Quesito A
Nel brano sulla gestione della pandemia, quale giornalista ha rivolto a Conte la domanda sui casi Alzano e Nembro?
Quesito B
Prosegui il brano sulla gestione della pandemia, riprendendo subito dopo la sua ultima frase.

Estratto del documento
::::::::::

Non è ancora dato sapere a quali conclusioni perverranno, ma date a parte, quello a cui stiamo assistendo tutti noi è un rivolgimento di 180 gradi da parte dei signori del “Vaffa Day”, “dell’uno vale uno”, se non ricordo male, quelli che ce l’avevano con gli “esperti”, i “tecnici”, i “professoroni”, oggi tutti appesi, come fanciulli impauriti, alle gonne delle mamme perché adesso c’è l’orco cattivo e non si sa mai. Ma l’orco non è il virus che potrebbe colpire la popolazione, i cittadini, no, si tratta dell’incubo che qualcuno possa accusare loro al governo di aver causato dei morti e quei morti pesino, non tanto sulle loro coscienze, quanto sui sondaggi presenti e i loro flussi elettorali futuri.

Così anche lunedì sera si è assistito a Giuseppe Conte, mister conferenza stampa, il premier che davanti ad una precisa domanda (una delle poche vere domande in queste curiose conferenze stampa) della giornalista Veronica Di Benedetto Montaccini sui casi Alzano e Nembro, seguiti da un’inchiesta di Francesca Nava su TPI, ha risposto in modo tale da scaricare sul presidente della Lombardia Attilio Fontana eventuali omissioni decisionali, facendo riferimento, per le sue decisioni dirette, alle indicazioni del Comitato scientifico, agendo in “scienza e coscienza”, dove sulla parte “coscienza” si è preso le sue responsabilità con sé stesso, mentre per la parte “scienza” si è rivolto, appunto, al Comitato. Si è passato dal no ai tecnici, all’utilizzo dei tecnici come scarico di responsabilità. E si è scelto come criterio esclusivamente quello medico.

E cosa può dire un medico davanti ad una patologia sulla quale è temporaneamente privo di strumenti di cura? Può dire solo di fermare tutto. Perché il medico, per giuramento, deve curare, non causare morti. Quando ti fratturi un piede il medico ti dice di fermarti, riposo assoluto. E se gli dici che devi lavorare lo stesso, perché sei un autonomo e devi portare avanti la tua famiglia, i tuoi figli, il medico non ti potrà ascoltare se non per cortesia personale o empatia, non cambierà affatto la sua prognosi, non lo potrà fare, perché il suo ruolo è un altro. Ma, come stiamo vivendo tutti assieme questa tragedia, una pandemia come questa tocca aspetti molto complessi e le decisioni draconiane, apparentemente le più sagge, lo sono solo nel breve periodo, perché a lungo andare si possono trasformare in una crisi economica con conseguenze peggiori, anche dal punto di vista sanitario, del male che vorrebbero curare, anche se perfettamente rispondenti al criterio di non nuocere, tali decisioni, a chi le prende formalmente. Profondamente diverso sarebbe stato nominare una commissione eterogena, includendo componenti del mondo industriale, della logistica, della programmazione aziendale, attori che avrebbero potuto dare il loro contributo ad una gestione più consapevole e integrata di un problema così complesso.

::::::::::

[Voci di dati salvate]
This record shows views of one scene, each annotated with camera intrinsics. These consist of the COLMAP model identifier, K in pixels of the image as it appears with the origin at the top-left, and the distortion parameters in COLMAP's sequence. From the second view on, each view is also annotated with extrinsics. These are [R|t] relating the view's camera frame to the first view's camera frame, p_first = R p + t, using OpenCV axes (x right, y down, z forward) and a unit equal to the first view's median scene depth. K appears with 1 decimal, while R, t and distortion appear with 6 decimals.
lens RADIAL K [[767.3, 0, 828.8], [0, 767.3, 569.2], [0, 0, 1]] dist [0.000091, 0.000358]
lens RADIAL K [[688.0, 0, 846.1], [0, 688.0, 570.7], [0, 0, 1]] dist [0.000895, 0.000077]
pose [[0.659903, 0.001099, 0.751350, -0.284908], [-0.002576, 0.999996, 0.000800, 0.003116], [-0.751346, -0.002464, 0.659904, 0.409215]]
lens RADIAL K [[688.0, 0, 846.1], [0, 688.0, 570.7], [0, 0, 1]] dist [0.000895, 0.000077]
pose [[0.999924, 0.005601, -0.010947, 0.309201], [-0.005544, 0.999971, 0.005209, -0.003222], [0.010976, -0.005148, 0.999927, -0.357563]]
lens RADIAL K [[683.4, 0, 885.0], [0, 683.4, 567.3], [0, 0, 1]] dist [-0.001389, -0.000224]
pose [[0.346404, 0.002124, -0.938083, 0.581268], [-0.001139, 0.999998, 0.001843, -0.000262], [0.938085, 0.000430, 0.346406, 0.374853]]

::::::::::

Spazio risposta A
Veronica Di Benedetto Montaccini.

Spazio risposta B
Si è scelto di non farlo, non è una distrazione. E una scelta consapevole, perché questa alternativa li avrebbe costretti ad assumere delle responsabilità politiche e forse anche penali (ma come, Matteo Salvini può essere perseguito penalmente, gli altri no?). Si è scelto di non scegliere e adesso siamo di fronte alla più grande delega politica mai vista data a dei tecnici. La nostra vita quotidiana non è altro che una consapevole scelta di gradi di rischio. Ogni volta che prendiamo un ascensore o le scale, attraversiamo una strada, prendiamo un autobus, o un aereo, o guidiamo la macchina, ci confrontiamo con gradi di rischio che costituiscono il complemento ai nostri gradi di libertà.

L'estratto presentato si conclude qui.